The U.S. Commission on International Religious Freedom castigated the regime’s attitude toward the Shouwang Church and other non-government-approved Christians even before the Easter arrests. “Beijing has again responded with ruthless intolerance to peaceful religious activity,” said commission chair Leonard Leo in a statement urging the dictatorship to allow Christians to celebrate Easter. Of course, the call went unheeded.

“Beijing’s action further alienates the fast growing number of religious believers in China, particularly during Easter, the most sacred week in Christianity,” Leo said. “Obviously, China does not see the rule of law or religious freedom as being in its long-term interests.” He urged the U.S. government to speak up about the ongoing tragedy.

The Easter crackdown comes amid an increasingly brutal campaign by the Chinese government to suppress any and all perceived dissent.

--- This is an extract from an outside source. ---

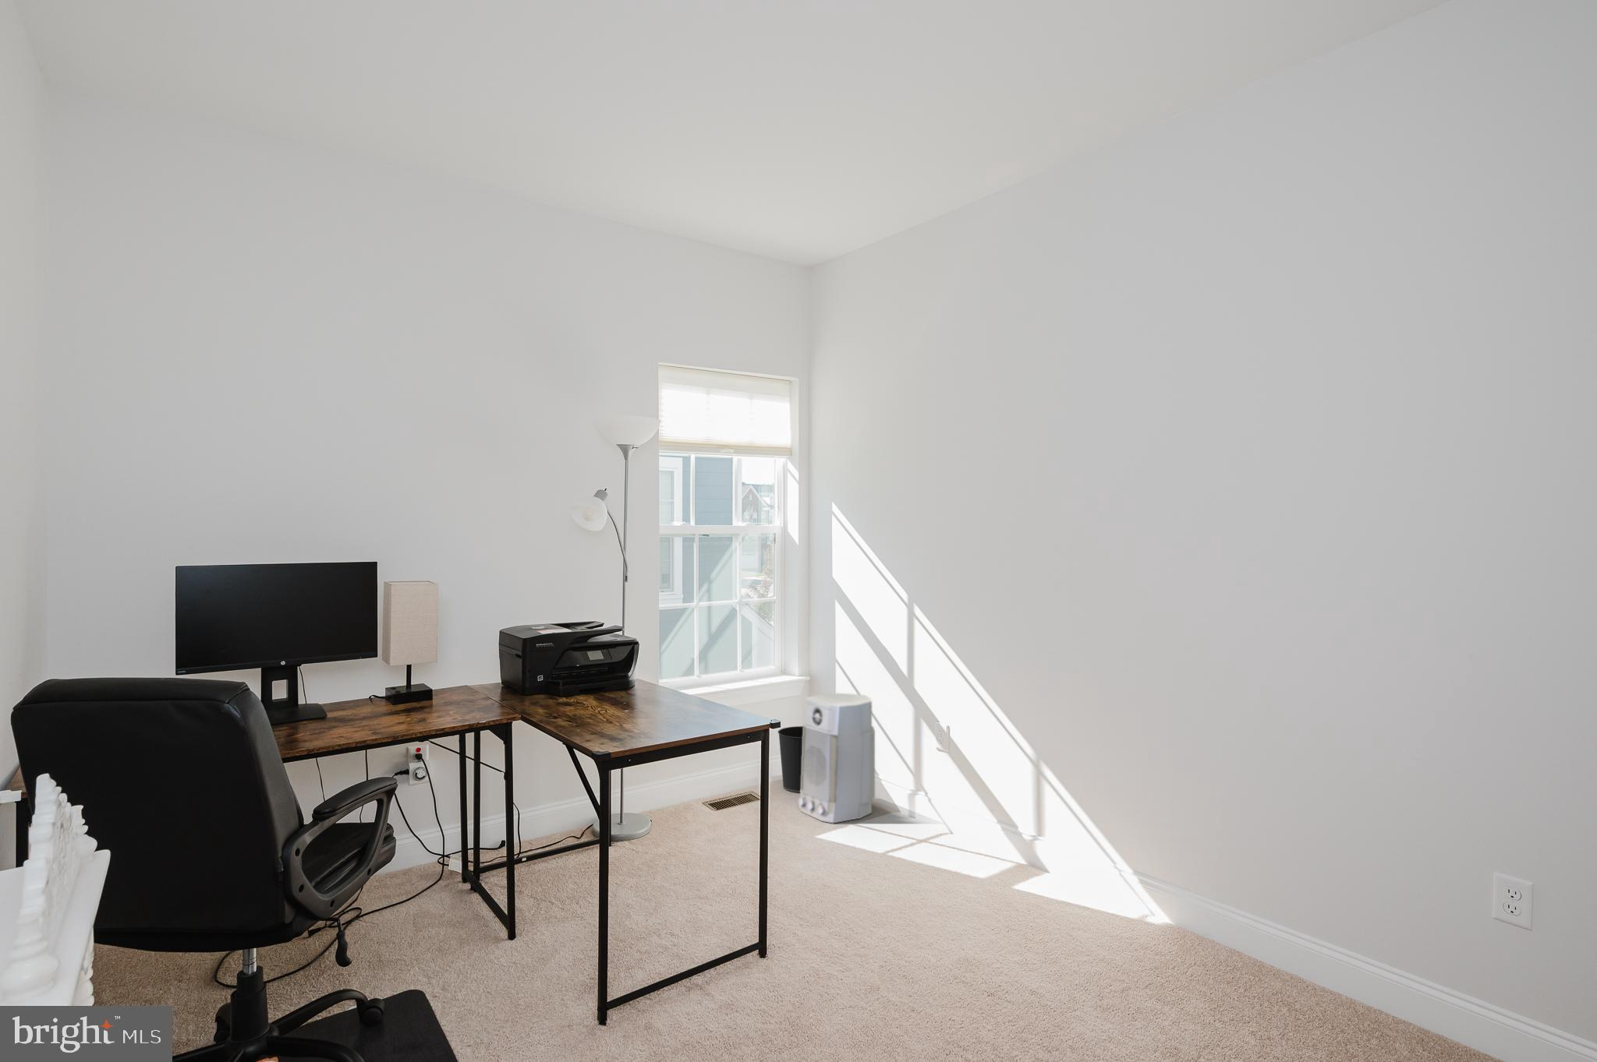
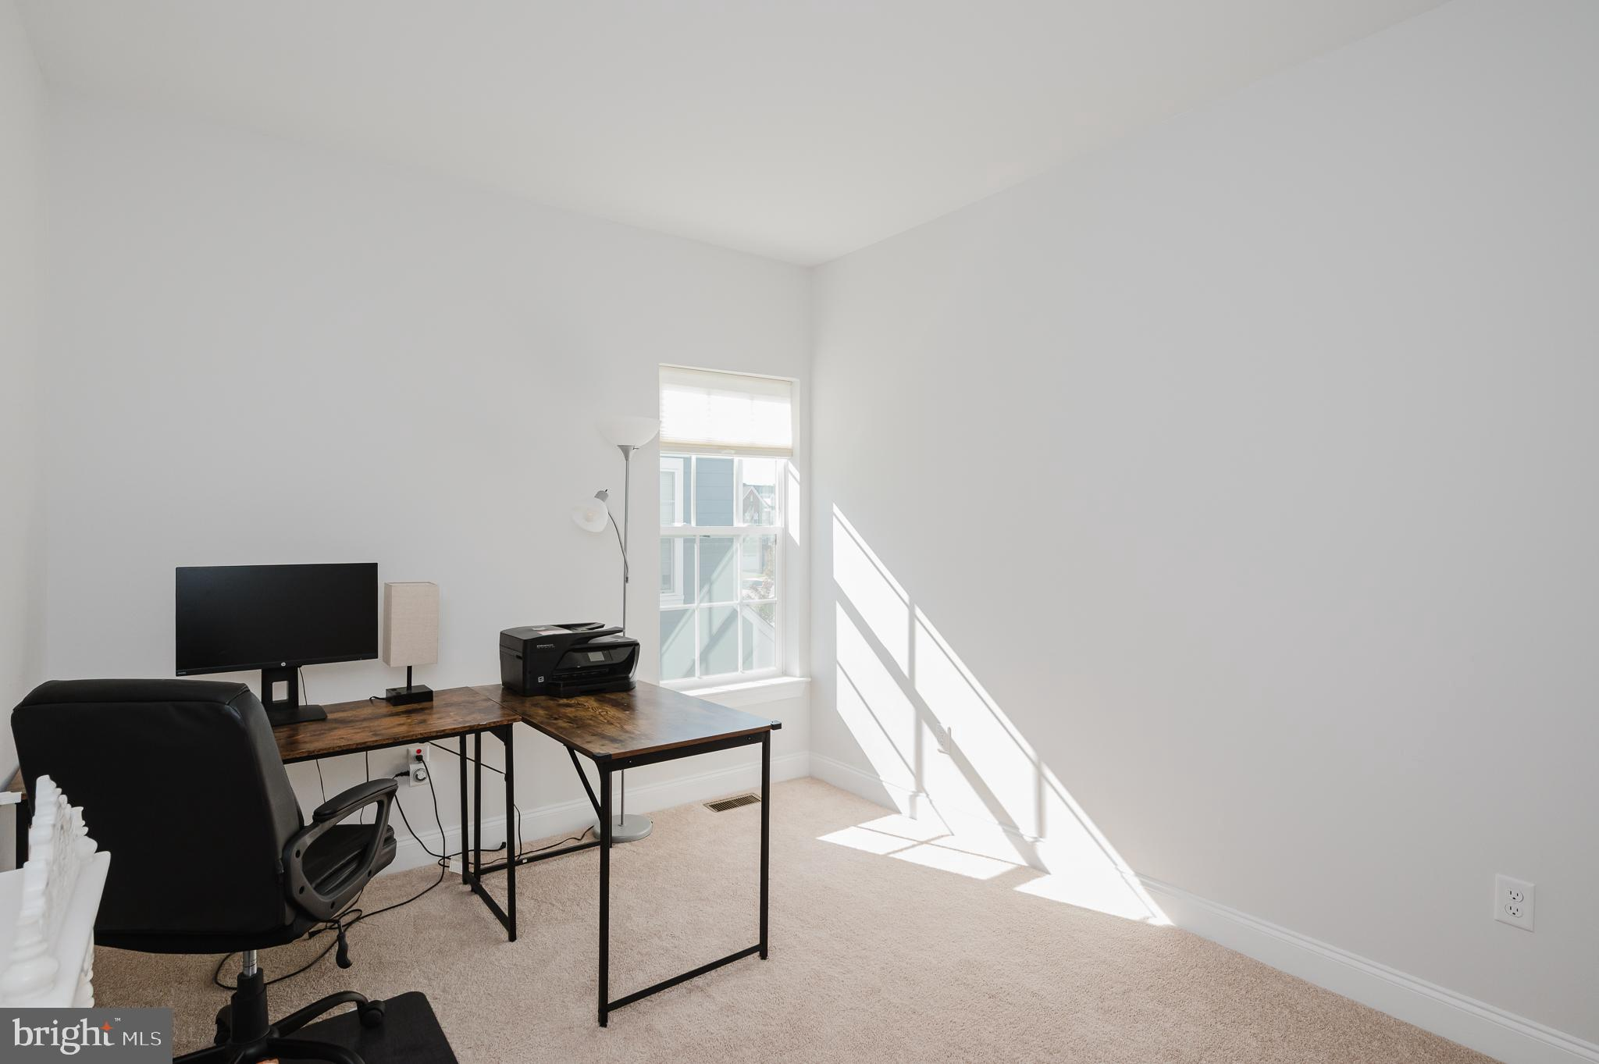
- wastebasket [777,725,803,793]
- air purifier [797,692,876,824]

As The New American reported last week, the dictatorship has been accelerating and intensifying its forced disappearances of human-rights activists, lawyers, critics, bloggers, and others.

A large Buddhist monastery in illegally occupied Tibet is also under siege as Communist Chinese authorities seek to kidnap monks for “patriotic re-education.” Problems began when a monk set himself on fire to commemorate the third anniversary of peaceful Tibetan protests that ended up being brutally squashed by the dictatorship. Several people at least, including two elderly women, have already been murdered by “security” forces in the most recent clashes there.